— TRY IT —
Retype the part of the listing that opens with the line containing "Volume en litres" and closes with the line containing "ट्याम्पोमा च्यापिएर मृत्यु", including both of those lines.

*** DATASET RECORDS ***

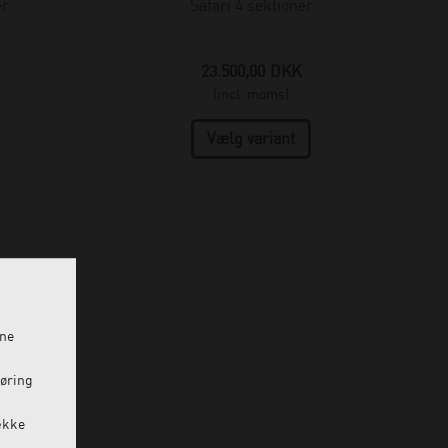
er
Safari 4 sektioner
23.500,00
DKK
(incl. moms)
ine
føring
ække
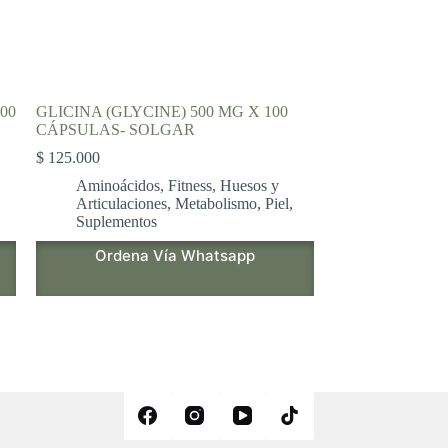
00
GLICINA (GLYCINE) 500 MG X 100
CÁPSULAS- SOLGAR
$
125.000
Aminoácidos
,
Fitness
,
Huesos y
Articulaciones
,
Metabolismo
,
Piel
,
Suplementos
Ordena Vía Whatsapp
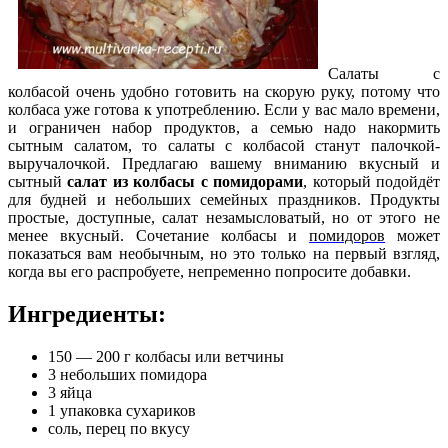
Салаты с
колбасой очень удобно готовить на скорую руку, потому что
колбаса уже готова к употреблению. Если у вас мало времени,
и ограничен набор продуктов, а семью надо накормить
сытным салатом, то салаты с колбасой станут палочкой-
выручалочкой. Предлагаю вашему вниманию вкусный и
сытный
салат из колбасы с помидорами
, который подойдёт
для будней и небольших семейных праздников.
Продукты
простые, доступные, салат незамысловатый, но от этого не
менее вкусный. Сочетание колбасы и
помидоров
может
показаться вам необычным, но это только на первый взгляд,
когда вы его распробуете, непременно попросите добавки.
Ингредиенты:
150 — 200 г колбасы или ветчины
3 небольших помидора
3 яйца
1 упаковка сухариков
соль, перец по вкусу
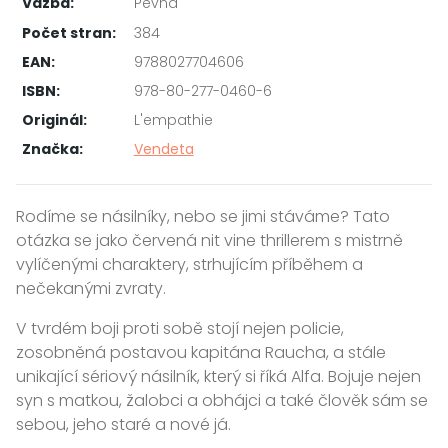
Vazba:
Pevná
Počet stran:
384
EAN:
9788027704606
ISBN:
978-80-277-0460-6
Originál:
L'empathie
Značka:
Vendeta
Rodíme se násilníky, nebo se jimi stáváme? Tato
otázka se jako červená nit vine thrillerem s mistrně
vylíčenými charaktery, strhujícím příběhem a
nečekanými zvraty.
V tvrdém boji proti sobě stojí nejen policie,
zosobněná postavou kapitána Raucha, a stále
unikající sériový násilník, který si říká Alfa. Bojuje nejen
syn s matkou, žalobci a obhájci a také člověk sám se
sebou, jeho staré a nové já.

*** End of DATASET RECORDS ***
*** DATASET RECORDS ***

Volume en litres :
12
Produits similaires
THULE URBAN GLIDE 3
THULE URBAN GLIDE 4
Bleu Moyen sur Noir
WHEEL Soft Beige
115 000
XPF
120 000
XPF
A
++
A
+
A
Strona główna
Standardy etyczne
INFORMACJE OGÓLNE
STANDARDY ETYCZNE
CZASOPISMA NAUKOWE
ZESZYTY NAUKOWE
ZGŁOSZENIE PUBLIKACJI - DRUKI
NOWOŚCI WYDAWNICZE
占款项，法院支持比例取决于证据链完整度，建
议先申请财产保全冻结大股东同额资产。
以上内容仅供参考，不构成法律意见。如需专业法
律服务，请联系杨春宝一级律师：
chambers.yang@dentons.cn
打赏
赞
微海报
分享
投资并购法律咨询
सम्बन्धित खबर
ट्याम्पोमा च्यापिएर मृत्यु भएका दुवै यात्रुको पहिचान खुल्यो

*** End of DATASET RECORDS ***

— THE COMPLETED TASK —
Volume en litres :
12
Produits similaires
THULE URBAN GLIDE 3
THULE URBAN GLIDE 4
Bleu Moyen sur Noir
WHEEL Soft Beige
115 000
XPF
120 000
XPF
A
++
A
+
A
Strona główna
Standardy etyczne
INFORMACJE OGÓLNE
STANDARDY ETYCZNE
CZASOPISMA NAUKOWE
ZESZYTY NAUKOWE
ZGŁOSZENIE PUBLIKACJI - DRUKI
NOWOŚCI WYDAWNICZE
占款项，法院支持比例取决于证据链完整度，建
议先申请财产保全冻结大股东同额资产。
以上内容仅供参考，不构成法律意见。如需专业法
律服务，请联系杨春宝一级律师：
chambers.yang@dentons.cn
打赏
赞
微海报
分享
投资并购法律咨询
सम्बन्धित खबर
ट्याम्पोमा च्यापिएर मृत्यु भएका दुवै यात्रुको पहिचान खुल्यो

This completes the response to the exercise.